On simpler local networks, these advanced routing protocols are not needed: The Packet Squirrel uses standard static routing.

Routing is a fundamental component of IP networks, enabling reliable communication between devices and facilitating the exchange of data across the Internet and other networks.

Network translation

Network Address Translation (NAT) is a technique used to allow devices on a private network to access the Internet using a single public IP address. In other words, NAT enables the translation of IP addresses between the private network and the public network.

NAT allows multiple devices on the Target network, and the Packet Squirrel itself, to appear as a single device to the network the Packet Squirrel is connected to.

In a typical NAT setup, the private network devices are assigned IP addresses from a private IP address range, such as 192.168.x.x or 10.x.x.x. These private IP addresses are not routable on the Internet, so in order to communicate with devices outside the private network, the network administrator configures a NAT device, typically a router, to map the private IP addresses to a single public IP address.

In the case of the Packet Squirrel, the range 172.16.32.x is used for devices on the Target network. Often the network the Packet Squirrel is connected to will also use a private address range, such as 192.168.x.x; in this case the Packet Squirrel will translate the packets from the 172.16.32.x range to the network 192.168.1.x range, and the network router will then translate those packets to a public Internet IP. Known as double-NAT this introduces some complexity, but allows the Packet Squirrel to operate in many environments.

When a device on the private network sends a request to a server on the Internet, the NAT router replaces the source IP address of the request with the public IP address of the router, so that the server can send the response back to the router. The router then maps the public IP address back to the private IP address of the requesting device and forwards the response back to the device.

NAT can be configured in several different ways, including static NAT, dynamic NAT, and port address translation (PAT). Static NAT involves mapping a single private IP address to a single public IP address, while dynamic NAT assigns public IP addresses from a pool of available addresses as needed. PAT, also known as Network Port Translation (NPT), maps multiple private IP addresses to a single public IP address using unique port numbers.

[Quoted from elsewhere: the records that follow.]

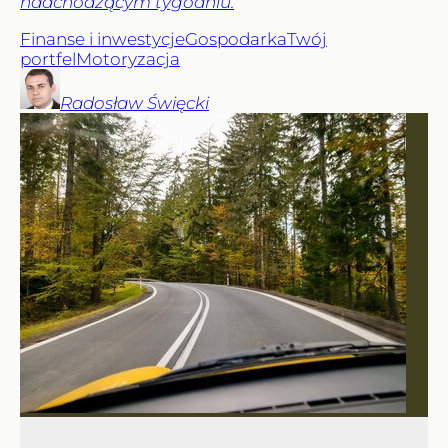
nadchodzącym tygodniu.
Finanse i inwestycje
Gospodarka
Twój
portfel
Motoryzacja
Radosław
Święcki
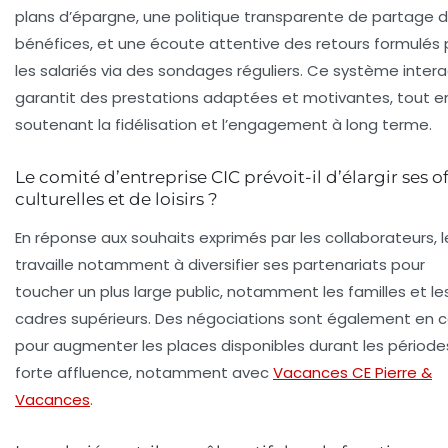
plans d’épargne, une politique transparente de partage 
bénéfices, et une écoute attentive des retours formulés 
les salariés via des sondages réguliers. Ce système intera
garantit des prestations adaptées et motivantes, tout e
soutenant la fidélisation et l’engagement à long terme.
Le comité d’entreprise CIC prévoit-il d’élargir ses of
culturelles et de loisirs ?
En réponse aux souhaits exprimés par les collaborateurs, l
travaille notamment à diversifier ses partenariats pour
toucher un plus large public, notamment les familles et le
cadres supérieurs. Des négociations sont également en c
pour augmenter les places disponibles durant les période
forte affluence, notamment avec
Vacances CE Pierre &
Vacances
.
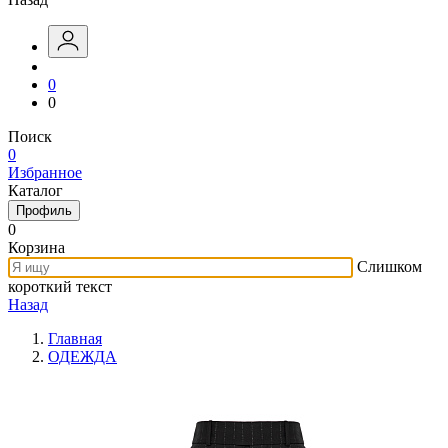
0
0
Поиск
0
Избранное
Каталог
Профиль
0
Корзина
Слишком
короткий текст
Назад
Главная
ОДЕЖДА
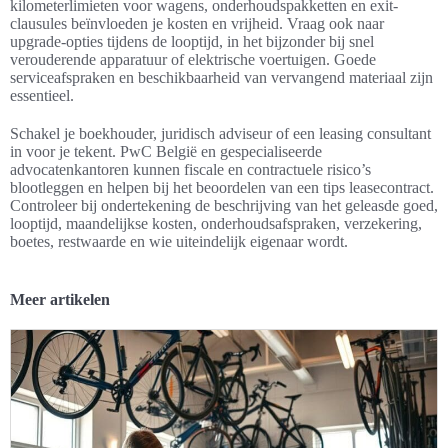
kilometerlimieten voor wagens, onderhoudspakketten en exit-
clausules beïnvloeden je kosten en vrijheid. Vraag ook naar
upgrade-opties tijdens de looptijd, in het bijzonder bij snel
verouderende apparatuur of elektrische voertuigen. Goede
serviceafspraken en beschikbaarheid van vervangend materiaal zijn
essentieel.
Schakel je boekhouder, juridisch adviseur of een leasing consultant
in voor je tekent. PwC België en gespecialiseerde
advocatenkantoren kunnen fiscale en contractuele risico’s
blootleggen en helpen bij het beoordelen van een tips leasecontract.
Controleer bij ondertekening de beschrijving van het geleasde goed,
looptijd, maandelijkse kosten, onderhoudsafspraken, verzekering,
boetes, restwaarde en wie uiteindelijk eigenaar wordt.
Meer artikelen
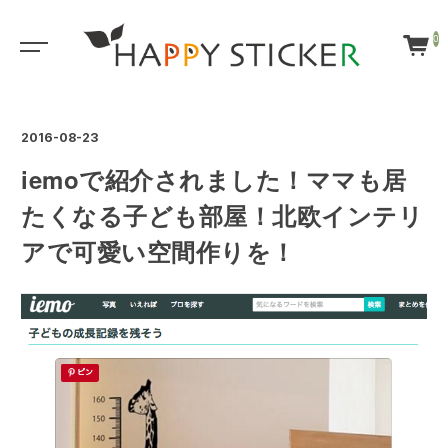
0
2016-08-23
iemoで紹介されました！ママも居
たくなる子ども部屋！北欧インテリ
アで可愛い空間作りを！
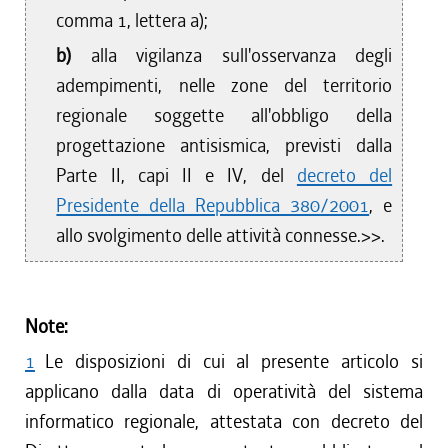
comma 1, lettera a);
b)
alla vigilanza sull'osservanza degli
adempimenti, nelle zone del territorio
regionale soggette all'obbligo della
progettazione antisismica, previsti dalla
Parte II, capi II e IV, del
decreto del
Presidente della Repubblica 380/2001
, e
allo svolgimento delle attività connesse.>>.
Note:
1
Le disposizioni di cui al presente articolo si
applicano dalla data di operatività del sistema
informatico regionale, attestata con decreto del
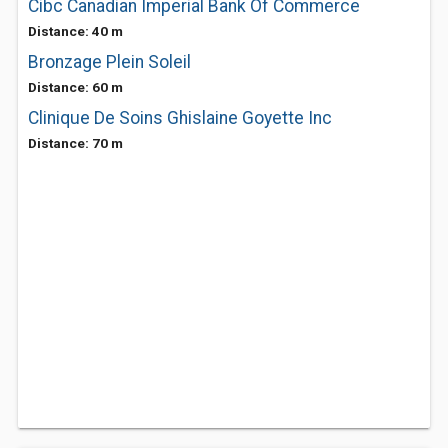
Cibc Canadian Imperial Bank Of Commerce
Distance: 40 m
Bronzage Plein Soleil
Distance: 60 m
Clinique De Soins Ghislaine Goyette Inc
Distance: 70 m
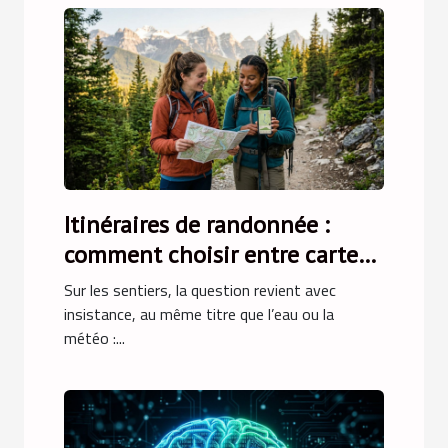
Itinéraires de randonnée :
comment choisir entre carte
papier et navigation
Sur les sentiers, la question revient avec
numérique
insistance, au même titre que l’eau ou la
météo :...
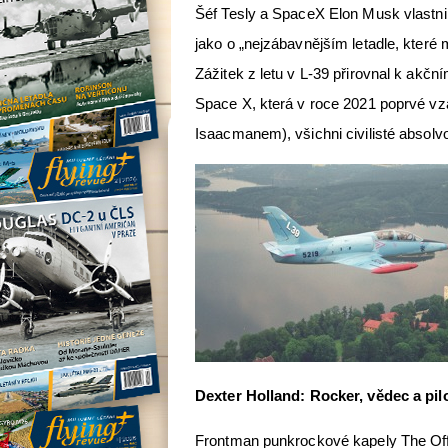
Šéf Tesly a SpaceX Elon Musk vlastnil L
jako o „nejzábavnějším letadle, které
Zážitek z letu v L-39 přirovnal k akč
Space X, která v roce 2021 poprvé vz
Isaacmanem), všichni civilisté absolv
Dexter Holland: Rocker, vědec a pil
Frontman punkrockové kapely The Off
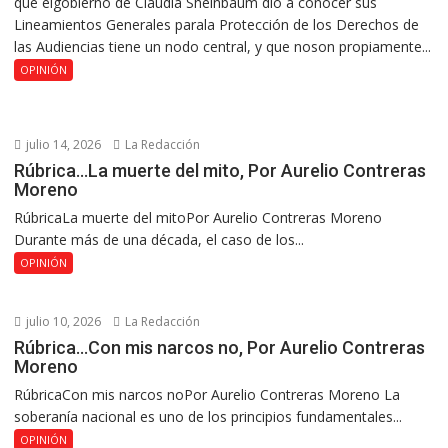
que elgobierno de Claudia Sheinbaum dio a conocer sus
Lineamientos Generales parala Protección de los Derechos de
las Audiencias tiene un nodo central, y que noson propiamente...
OPINIÓN
julio 14, 2026
La Redacción
Rúbrica…La muerte del mito, Por Aurelio Contreras
Moreno
RúbricaLa muerte del mitoPor Aurelio Contreras Moreno
Durante más de una década, el caso de los...
OPINIÓN
julio 10, 2026
La Redacción
Rúbrica…Con mis narcos no, Por Aurelio Contreras
Moreno
RúbricaCon mis narcos noPor Aurelio Contreras Moreno La
soberanía nacional es uno de los principios fundamentales...
OPINIÓN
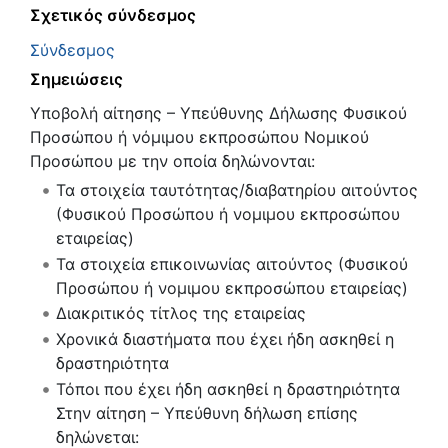
Σχετικός σύνδεσμος
Σύνδεσμος
Σημειώσεις
Υποβολή αίτησης – Υπεύθυνης Δήλωσης Φυσικού
Προσώπου ή νόμιμου εκπροσώπου Νομικού
Προσώπου με την οποία δηλώνονται:
Τα στοιχεία ταυτότητας/διαβατηρίου αιτούντος
(Φυσικού Προσώπου ή νομιμου εκπροσώπου
εταιρείας)
Τα στοιχεία επικοινωνίας αιτούντος (Φυσικού
Προσώπου ή νομιμου εκπροσώπου εταιρείας)
Διακριτικός τίτλος της εταιρείας
Χρονικά διαστήματα που έχει ήδη ασκηθεί η
δραστηριότητα
Τόποι που έχει ήδη ασκηθεί η δραστηριότητα
Στην αίτηση – Υπεύθυνη δήλωση επίσης
δηλώνεται:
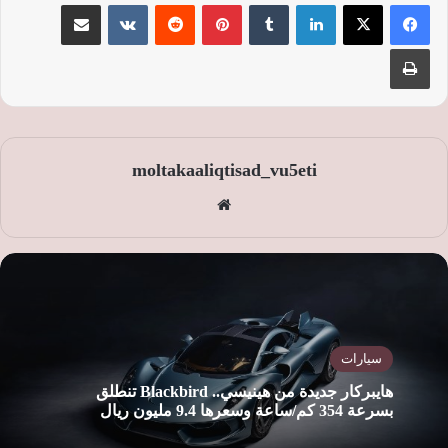
لينكدإن
‏Tumblr
بينتيريست
‏Reddit
‏VKontakte
مشاركة عبر البريد
طباعة
moltakaaliqtisad_vu5eti
موق
ع
الوي
ب
سيارات
هايبركار جديدة من هينيسي.. Blackbird تنطلق
بسرعة 354 كم/ساعة وسعرها 9.4 مليون ريال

NAT is widely used in residential and small business networks, where a limited number of public IP addresses are available and many devices need to access the Internet simultaneously. However, NAT can also introduce issues such as reduced network performance, difficulty in supporting certain applications that rely on end-to-end connectivity, and increased complexity in network troubleshooting.

Network redirection

Rewriting packets to change the destination to a local service is used in networking to redirect network traffic from its intended destination to a local service running on the same device.

For example, imagine a print server running on the network a Packet Squirrel is connected to. A request is made by a device connected to the Packet Squirrel; the request is rewritten to originate from the Packet Squirrel IP (via NAT) and passed on to the printer.

However, suppose the Packet Squirrel also has a local service running on port 12345; by rewriting the destination of the request to point to the Packet Squirrel service instead, the print job can be redirected.

The router can accomplish this by examining the packets' headers and modifying the destination IP address and port number before forwarding them to the server. This technique is often used in load balancing scenarios, where incoming traffic needs to be redirected to different services running on the same device.

Rewriting packets can also be used for security purposes, such as redirecting traffic to a local firewall or intrusion detection system for further analysis before forwarding it to its intended destination.

The Packet Squirrel DYNAMICPROXY command utilizes these mechanisms to record the original destination of a connection and then redirect it to a local logging proxy which recreates the connection to the destination automatically.